Few seasons in recent memory captured the attention of baseball fans in America like 1998, when Mark McGwire and Sammy Sosa embarked on a chase for the single-season home run record of 61 that was set by Roger Maris 37 years prior.
ESPN's new 30 for 30 film "Long Gone Summer," which airs Sunday, June 14, at 9 p.m. ET, looks back at the twists and turns of the 1998 season -- its exhilarating highlights, massive impact and lasting complications -- including in-depth interviews with McGwire and Sosa talking at length for the first time in more than two decades.

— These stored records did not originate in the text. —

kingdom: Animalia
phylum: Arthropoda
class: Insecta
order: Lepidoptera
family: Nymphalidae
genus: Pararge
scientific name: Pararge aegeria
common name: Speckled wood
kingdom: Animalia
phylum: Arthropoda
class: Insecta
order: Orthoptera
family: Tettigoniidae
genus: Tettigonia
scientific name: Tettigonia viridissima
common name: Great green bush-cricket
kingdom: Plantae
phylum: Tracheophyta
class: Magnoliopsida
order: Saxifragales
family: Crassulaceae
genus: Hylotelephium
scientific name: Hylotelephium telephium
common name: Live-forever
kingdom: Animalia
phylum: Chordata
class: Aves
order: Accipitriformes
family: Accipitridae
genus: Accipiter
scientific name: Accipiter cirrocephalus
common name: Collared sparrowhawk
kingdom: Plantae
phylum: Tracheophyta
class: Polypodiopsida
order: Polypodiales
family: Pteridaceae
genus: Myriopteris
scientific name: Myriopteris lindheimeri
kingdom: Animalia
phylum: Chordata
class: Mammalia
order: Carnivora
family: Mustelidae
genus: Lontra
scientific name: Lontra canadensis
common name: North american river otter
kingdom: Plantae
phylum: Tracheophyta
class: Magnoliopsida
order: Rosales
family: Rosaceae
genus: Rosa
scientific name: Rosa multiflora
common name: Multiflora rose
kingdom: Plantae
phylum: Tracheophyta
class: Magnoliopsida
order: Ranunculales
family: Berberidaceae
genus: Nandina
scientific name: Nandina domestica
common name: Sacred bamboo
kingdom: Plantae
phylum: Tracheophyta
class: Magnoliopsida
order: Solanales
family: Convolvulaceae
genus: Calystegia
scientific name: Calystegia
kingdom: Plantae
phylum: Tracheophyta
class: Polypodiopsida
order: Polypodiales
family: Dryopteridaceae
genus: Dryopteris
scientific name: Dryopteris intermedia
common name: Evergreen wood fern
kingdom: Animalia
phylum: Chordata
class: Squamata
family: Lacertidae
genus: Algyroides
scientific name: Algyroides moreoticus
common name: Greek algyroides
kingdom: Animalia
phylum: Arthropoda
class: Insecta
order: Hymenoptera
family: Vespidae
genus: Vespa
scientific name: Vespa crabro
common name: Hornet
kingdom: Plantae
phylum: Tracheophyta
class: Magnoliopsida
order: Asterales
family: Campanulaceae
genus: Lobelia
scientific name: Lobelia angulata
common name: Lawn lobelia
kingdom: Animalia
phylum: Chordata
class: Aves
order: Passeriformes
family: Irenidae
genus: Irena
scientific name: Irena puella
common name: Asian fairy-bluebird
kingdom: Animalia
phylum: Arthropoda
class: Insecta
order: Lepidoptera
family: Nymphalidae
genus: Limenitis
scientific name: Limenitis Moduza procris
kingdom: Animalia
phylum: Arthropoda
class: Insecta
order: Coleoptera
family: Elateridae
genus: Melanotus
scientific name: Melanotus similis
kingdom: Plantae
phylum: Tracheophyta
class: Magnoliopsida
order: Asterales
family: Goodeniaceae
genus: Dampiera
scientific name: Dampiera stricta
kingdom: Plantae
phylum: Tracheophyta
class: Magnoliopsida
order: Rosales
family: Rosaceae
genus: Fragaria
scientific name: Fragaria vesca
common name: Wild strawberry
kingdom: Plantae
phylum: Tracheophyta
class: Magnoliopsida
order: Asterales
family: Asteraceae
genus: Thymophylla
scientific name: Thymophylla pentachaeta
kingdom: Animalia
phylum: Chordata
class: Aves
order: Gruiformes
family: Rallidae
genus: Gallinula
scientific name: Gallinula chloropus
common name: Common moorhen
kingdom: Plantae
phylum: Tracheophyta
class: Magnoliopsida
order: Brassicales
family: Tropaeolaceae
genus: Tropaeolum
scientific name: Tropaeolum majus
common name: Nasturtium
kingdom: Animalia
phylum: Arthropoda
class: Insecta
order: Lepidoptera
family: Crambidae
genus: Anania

Entering the season, the sport was still stinging from the labor battles that had cut the 1994 campaign short and forced the cancellation of the World Series. But when McGwire, who had hit 58 home runs in 1997, got off to a torrid start in '98, and was joined on the home run leaderboard that June by the red-hot Sosa, the country became enthralled, desperate for updates. The race for 61 was on.
Both players would shatter the mark, with McGwire reaching 70 homers on the last weekend of the season. But when the rampant use of performance-enhancing drugs throughout the game came to light in the years that followed, the thrill was gone. Or was it? The PEDs might have cheapened the accomplishment, but the excitement at the time of the chase was real and undeniable.